There is nothing about community in this; not about local community, not about the wider regional or national community; and certainly nothing about the global community.
It is the ideology that keeps migrants on boats or in detention centres in Italy and Greece and that permits our government to say: we won’t take them; nothing to do with us!
It is the ideology that wants to privatise everything, even publicly funded Housing Association housing because it feeds the aspiration of those lucky enough to have been allocated such housing – never mind those who haven’t and those who are still to come.
It is the ideology that is content to rob the poorest and most vulnerable in our society of the meagre basis of their living by cutting benefits.
It is the ideology that demands that everyone who wants to be seen as part of ‘the hard-working British families’ (another buzz word which is part of the spirit of the age) is available for work and working all of the time – so much so that GPs are supposed to work 7 days a week so that people who are sick don’t have to take time off work to go and see a doctor. What a crazy world!
And of course, what comes last in the priorities of this sort of thinking is the planet. Never mind that we have a major problem with carbon emissions – let’s make it easier to frack and harder to provide wind power. Why, because it makes money for the private sector. It allows them to follow their aspirations at the cost of the rest of us and the planet.
As I end this alphabet blog, I am left wondering how we can impact the spirit of the age? John Woolman believed firmly that slavery was wrong and that all that stemmed from slavery, all the wealth it created, all the products it made available were therefore not to be touched by those who wanted to abolish slavery.

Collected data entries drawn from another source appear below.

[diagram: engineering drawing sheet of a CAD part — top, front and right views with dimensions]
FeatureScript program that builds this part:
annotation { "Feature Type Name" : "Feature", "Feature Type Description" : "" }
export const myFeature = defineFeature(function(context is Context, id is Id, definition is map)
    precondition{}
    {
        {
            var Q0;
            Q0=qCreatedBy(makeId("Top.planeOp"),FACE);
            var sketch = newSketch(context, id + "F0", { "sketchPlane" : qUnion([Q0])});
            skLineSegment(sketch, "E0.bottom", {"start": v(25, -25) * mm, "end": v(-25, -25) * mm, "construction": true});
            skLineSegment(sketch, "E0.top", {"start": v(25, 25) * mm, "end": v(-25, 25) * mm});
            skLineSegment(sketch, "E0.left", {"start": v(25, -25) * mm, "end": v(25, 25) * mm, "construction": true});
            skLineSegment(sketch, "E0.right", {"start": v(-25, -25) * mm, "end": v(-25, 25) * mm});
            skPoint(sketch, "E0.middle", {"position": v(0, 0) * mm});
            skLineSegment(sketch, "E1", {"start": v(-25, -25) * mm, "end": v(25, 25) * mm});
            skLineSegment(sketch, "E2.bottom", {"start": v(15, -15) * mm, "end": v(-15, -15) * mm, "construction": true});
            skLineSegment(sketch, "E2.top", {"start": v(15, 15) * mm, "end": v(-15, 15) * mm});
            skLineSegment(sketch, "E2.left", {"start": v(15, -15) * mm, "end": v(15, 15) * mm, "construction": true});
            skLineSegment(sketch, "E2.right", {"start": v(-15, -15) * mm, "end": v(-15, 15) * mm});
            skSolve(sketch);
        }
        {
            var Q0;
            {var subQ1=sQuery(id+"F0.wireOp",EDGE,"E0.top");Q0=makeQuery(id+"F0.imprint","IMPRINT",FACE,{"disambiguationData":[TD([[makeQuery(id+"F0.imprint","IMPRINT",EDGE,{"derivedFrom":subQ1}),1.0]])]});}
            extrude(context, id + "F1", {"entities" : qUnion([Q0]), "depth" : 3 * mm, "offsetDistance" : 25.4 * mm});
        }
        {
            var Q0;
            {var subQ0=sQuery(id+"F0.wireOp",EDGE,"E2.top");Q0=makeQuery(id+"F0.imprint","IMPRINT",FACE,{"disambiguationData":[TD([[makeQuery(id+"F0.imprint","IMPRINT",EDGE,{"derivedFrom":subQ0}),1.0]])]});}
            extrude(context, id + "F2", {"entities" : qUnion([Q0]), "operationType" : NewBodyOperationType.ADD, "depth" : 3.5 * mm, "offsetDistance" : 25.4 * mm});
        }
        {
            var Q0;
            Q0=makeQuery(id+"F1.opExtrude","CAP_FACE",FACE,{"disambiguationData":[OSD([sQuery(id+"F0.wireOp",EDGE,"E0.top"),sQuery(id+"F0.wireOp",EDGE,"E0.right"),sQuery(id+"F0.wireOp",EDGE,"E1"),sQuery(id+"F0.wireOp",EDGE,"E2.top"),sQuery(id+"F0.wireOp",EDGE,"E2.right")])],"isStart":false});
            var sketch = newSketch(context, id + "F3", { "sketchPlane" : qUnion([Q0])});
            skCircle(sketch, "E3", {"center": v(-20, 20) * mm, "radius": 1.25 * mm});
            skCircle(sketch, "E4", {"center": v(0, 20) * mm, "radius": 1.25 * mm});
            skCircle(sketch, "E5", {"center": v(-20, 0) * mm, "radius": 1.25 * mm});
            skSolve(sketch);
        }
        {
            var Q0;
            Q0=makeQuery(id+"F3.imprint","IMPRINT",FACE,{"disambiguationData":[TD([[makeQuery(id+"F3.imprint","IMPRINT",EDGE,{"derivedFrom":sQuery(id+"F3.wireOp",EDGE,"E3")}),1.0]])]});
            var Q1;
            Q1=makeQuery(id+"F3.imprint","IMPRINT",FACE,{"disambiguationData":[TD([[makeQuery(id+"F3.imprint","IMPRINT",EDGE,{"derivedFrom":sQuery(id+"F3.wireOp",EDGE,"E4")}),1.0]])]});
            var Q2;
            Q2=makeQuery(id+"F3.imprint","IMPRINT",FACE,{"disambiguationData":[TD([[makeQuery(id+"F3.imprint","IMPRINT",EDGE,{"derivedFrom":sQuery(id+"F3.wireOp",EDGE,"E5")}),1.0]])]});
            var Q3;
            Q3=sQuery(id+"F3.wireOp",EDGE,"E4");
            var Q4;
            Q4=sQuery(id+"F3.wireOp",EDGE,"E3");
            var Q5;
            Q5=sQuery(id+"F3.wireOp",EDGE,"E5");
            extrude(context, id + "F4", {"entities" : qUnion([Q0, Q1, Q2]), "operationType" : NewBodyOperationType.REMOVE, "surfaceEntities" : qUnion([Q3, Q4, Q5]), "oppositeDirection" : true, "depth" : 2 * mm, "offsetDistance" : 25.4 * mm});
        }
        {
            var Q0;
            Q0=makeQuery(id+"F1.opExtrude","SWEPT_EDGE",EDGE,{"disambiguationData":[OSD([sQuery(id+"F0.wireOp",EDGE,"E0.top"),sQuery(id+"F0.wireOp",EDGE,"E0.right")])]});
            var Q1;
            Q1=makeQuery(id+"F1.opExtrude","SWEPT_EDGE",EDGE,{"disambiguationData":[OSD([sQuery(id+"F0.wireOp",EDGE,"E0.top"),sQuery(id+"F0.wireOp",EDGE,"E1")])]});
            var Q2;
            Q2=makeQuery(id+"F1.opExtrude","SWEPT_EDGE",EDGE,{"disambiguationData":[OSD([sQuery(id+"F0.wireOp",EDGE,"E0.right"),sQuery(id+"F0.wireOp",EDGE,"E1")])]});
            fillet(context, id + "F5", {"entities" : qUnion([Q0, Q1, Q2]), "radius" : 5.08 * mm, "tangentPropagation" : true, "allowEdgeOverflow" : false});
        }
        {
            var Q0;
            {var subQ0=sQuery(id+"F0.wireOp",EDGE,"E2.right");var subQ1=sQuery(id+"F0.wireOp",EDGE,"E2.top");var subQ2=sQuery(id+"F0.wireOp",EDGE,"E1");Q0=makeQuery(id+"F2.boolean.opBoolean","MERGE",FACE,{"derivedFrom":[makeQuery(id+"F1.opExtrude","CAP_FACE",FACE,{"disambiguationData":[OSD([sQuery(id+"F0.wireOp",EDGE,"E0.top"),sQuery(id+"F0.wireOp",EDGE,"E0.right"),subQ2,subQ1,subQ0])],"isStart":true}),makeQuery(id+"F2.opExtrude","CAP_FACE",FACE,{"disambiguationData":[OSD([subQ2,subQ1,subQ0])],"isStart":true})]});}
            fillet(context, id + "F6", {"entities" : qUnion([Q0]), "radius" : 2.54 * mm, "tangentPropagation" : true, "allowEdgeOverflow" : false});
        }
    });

British Friends, in their ‘minute 36’ of Yearly Meeting in 2015 (you can download and read the full minute here) have identified many of the things that are wrong with the spirit of our age, with the abuses of power, with oppression of the most vulnerable and with a whole raft of the wrong priorities set by our government. Let us find the strength to limit – if not to eliminate – the benefits we derive from these wrong priorities and let us find ways of making this known so that our stand can impact the spirit of tomorrow.